■ DATA LISTING
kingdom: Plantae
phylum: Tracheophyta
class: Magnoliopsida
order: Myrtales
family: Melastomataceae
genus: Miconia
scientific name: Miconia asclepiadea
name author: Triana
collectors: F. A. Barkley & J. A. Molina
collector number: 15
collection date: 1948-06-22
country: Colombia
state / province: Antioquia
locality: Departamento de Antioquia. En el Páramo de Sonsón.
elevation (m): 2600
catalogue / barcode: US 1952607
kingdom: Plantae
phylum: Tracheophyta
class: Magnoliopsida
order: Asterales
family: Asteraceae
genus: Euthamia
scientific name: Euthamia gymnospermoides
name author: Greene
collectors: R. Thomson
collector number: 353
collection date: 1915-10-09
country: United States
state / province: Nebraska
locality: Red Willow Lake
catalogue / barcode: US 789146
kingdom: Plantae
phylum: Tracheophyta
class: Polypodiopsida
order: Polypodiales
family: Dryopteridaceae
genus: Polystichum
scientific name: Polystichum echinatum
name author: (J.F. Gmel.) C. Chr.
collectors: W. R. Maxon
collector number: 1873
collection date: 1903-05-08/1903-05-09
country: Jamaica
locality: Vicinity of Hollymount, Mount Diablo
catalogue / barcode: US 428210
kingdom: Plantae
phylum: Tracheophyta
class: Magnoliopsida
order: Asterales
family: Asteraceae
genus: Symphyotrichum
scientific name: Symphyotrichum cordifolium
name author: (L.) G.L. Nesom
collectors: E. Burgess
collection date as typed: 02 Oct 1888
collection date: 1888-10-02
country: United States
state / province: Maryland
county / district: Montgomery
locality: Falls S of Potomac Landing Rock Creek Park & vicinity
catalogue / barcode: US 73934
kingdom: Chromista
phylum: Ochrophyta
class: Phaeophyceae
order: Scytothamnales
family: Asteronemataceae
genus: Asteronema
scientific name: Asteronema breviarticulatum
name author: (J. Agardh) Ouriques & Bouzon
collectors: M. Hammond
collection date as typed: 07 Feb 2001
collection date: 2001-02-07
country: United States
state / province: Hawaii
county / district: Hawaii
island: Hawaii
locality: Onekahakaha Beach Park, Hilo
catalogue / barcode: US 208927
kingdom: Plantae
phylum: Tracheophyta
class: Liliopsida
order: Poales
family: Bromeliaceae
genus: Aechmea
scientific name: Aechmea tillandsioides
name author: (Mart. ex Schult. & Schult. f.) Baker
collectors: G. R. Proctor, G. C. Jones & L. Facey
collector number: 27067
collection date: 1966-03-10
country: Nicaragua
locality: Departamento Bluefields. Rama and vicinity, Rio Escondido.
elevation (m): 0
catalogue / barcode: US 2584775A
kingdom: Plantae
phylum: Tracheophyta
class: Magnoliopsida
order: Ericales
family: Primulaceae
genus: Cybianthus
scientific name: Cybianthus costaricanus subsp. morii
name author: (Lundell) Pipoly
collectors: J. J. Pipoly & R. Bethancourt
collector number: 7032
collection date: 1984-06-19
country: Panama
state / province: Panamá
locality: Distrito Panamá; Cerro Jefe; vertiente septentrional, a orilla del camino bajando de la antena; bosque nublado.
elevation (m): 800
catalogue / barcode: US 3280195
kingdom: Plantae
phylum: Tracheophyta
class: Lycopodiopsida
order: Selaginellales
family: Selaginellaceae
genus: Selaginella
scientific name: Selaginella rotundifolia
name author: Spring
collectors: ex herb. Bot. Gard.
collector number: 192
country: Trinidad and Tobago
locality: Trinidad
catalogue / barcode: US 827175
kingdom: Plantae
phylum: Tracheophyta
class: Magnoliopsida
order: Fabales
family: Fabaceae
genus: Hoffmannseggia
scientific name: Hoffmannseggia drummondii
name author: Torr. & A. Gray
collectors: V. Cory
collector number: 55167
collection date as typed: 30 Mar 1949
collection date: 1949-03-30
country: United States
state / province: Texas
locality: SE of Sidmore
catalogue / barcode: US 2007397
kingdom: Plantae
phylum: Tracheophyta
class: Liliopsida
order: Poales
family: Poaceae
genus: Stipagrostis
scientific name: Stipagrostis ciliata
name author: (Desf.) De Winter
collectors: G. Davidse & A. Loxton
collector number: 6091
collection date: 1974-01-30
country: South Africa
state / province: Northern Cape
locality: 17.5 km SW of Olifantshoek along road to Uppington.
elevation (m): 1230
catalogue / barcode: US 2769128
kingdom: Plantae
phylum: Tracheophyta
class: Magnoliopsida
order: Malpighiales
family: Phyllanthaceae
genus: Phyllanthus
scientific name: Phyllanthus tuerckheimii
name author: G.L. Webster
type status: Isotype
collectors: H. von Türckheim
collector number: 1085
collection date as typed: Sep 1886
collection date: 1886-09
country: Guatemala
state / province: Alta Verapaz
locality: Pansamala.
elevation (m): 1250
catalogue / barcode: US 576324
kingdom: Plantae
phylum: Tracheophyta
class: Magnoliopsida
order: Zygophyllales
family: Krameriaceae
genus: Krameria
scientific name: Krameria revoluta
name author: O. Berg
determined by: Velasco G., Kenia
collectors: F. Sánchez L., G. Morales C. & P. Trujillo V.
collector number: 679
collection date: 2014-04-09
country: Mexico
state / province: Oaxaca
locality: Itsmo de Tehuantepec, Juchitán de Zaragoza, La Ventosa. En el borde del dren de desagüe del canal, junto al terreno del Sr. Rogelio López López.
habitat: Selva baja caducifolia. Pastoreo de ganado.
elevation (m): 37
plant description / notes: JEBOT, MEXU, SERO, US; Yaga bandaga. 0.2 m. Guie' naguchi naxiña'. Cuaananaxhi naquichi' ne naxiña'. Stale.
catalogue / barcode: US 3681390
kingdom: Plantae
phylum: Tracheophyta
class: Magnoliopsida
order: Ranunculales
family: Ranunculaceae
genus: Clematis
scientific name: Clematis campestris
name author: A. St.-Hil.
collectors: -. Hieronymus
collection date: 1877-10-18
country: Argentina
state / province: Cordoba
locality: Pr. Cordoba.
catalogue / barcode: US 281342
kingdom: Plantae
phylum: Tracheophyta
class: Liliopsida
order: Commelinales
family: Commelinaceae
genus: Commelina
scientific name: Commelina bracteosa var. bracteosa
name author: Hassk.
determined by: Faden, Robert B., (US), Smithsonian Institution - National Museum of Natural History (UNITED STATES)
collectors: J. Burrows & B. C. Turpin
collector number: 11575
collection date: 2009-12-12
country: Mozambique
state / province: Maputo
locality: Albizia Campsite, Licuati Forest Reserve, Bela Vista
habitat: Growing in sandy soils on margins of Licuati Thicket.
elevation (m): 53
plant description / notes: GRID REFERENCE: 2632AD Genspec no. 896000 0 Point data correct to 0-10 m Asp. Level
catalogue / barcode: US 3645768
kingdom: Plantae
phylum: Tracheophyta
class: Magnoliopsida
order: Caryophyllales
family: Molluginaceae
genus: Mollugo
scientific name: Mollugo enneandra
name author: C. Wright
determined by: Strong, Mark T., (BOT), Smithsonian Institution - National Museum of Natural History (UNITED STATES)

■ EXERCISE DESCRIPTION
Copy out, verbatim, the rows from the line containing "state / province: Antioquia" through the line containing "collection date: 1915-10-09", with both of those lines included.

■ SOLVED EXERCISE
state / province: Antioquia
locality: Departamento de Antioquia. En el Páramo de Sonsón.
elevation (m): 2600
catalogue / barcode: US 1952607
kingdom: Plantae
phylum: Tracheophyta
class: Magnoliopsida
order: Asterales
family: Asteraceae
genus: Euthamia
scientific name: Euthamia gymnospermoides
name author: Greene
collectors: R. Thomson
collector number: 353
collection date: 1915-10-09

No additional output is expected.